Video Courtesy MiNews

When surrounded by media mistakes and poorly worded soundbites, it is comforting to hear such candidness, wit and substance from the future leaders of America.

Sloppy spokespeople

There’s a trend among the most recent spokespeople to simply copy, paste and post their sponsors’ social media directions.  In the past two months, Scott Disick of Keeping Up With The Kardashians, model Naomi Campbell, and Real Housewife Ramona Singer were all caught carelessly posting messages from their sponsors instead of their own endorsements. And all three have been victims of online ridicule from their own Instagram inattention.

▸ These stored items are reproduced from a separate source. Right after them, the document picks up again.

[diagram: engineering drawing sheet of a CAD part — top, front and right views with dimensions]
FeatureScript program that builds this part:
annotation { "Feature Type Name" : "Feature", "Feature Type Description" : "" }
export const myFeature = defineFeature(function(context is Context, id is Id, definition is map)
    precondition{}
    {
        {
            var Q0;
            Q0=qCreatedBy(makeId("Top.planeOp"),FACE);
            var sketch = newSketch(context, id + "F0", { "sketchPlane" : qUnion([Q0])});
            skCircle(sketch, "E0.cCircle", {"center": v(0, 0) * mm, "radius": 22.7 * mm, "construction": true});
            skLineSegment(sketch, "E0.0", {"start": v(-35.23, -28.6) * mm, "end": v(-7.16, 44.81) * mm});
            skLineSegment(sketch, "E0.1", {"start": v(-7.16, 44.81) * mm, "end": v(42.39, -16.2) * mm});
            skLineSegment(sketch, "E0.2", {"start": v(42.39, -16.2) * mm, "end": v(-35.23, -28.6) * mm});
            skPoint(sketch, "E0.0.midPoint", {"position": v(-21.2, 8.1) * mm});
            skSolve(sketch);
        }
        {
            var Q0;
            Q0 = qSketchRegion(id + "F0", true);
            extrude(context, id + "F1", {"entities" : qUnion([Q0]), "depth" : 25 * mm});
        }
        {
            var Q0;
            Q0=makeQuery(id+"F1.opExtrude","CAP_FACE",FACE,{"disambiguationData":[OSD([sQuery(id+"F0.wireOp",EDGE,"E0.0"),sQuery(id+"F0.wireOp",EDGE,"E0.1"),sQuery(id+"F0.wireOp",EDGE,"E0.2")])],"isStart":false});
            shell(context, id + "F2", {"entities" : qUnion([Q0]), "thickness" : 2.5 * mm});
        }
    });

Mr. Disick (see photo) who is no stranger to mockery as a consequence of the show that made him famous, was met with Tweets like “You know you failed at life when you can’t even copy x paste. @ScottDisick” from @AMstudiio and “Stop making stupid people famous! Scott Disick cut/pasted an email from a marketing team onto his Instagram caption from @loudspike.

scott disick

Photo Courtesy www.usmagazine.com

These sponsored posts typically earn the celebrity thousands of dollars, yet it seems that this is not enough to buy their effort and conscientiousness. At the end of the day, it is the celebrities themselves who lose credibility and are embarrassed by the public reaction, forcing them to correct the post–but not before it is screenshot and pasted all over Twitter.

Though it probably is no great loss to reputable companies like Adidas, they might think twice before continuing endorsement contracts with Ms. Campbell after she captioned her Instagram post,

“Naomi,

So nice to see you in good spirits!!! Could you put something like:

Thanks to my friend @gary.aspden and all at adidas – loving these adidas 350 SPZL from the adidas Spezial range. @adidasoriginals.”

Ms. Singer’s post for Rodan + Fields addressed her in the third person as she was advised:

“Here is the draft with some language for the post – if we could have Ramona add something personal in about why she feels confident going makeup free that would be great. Happy to make any changes you’d like. The link to R+F is linked to her personal page on their site and the Instagram is linked to her acct as well.’

In our Los Angeles media coaching, READY FOR MEDIA advises spokespeople to carefully review and prepare their messages for the most credible representation of themselves and their sponsors. The realm of social media is increasingly being utilized for endorsements to connect celebrities with a sponsors, products and their audiences. Because of the permanent nature of internet content (whether the original is deleted or not), these posts need to be prepared with as much diligence as live soundbites.

Only time will tell if these celebrities and their marketing teams will be asked to continue these sponsored endorsements, but hopefully it only takes once to learn this lesson. One would think that when the caption is already written word-for-word that the job of the poster is simple enough.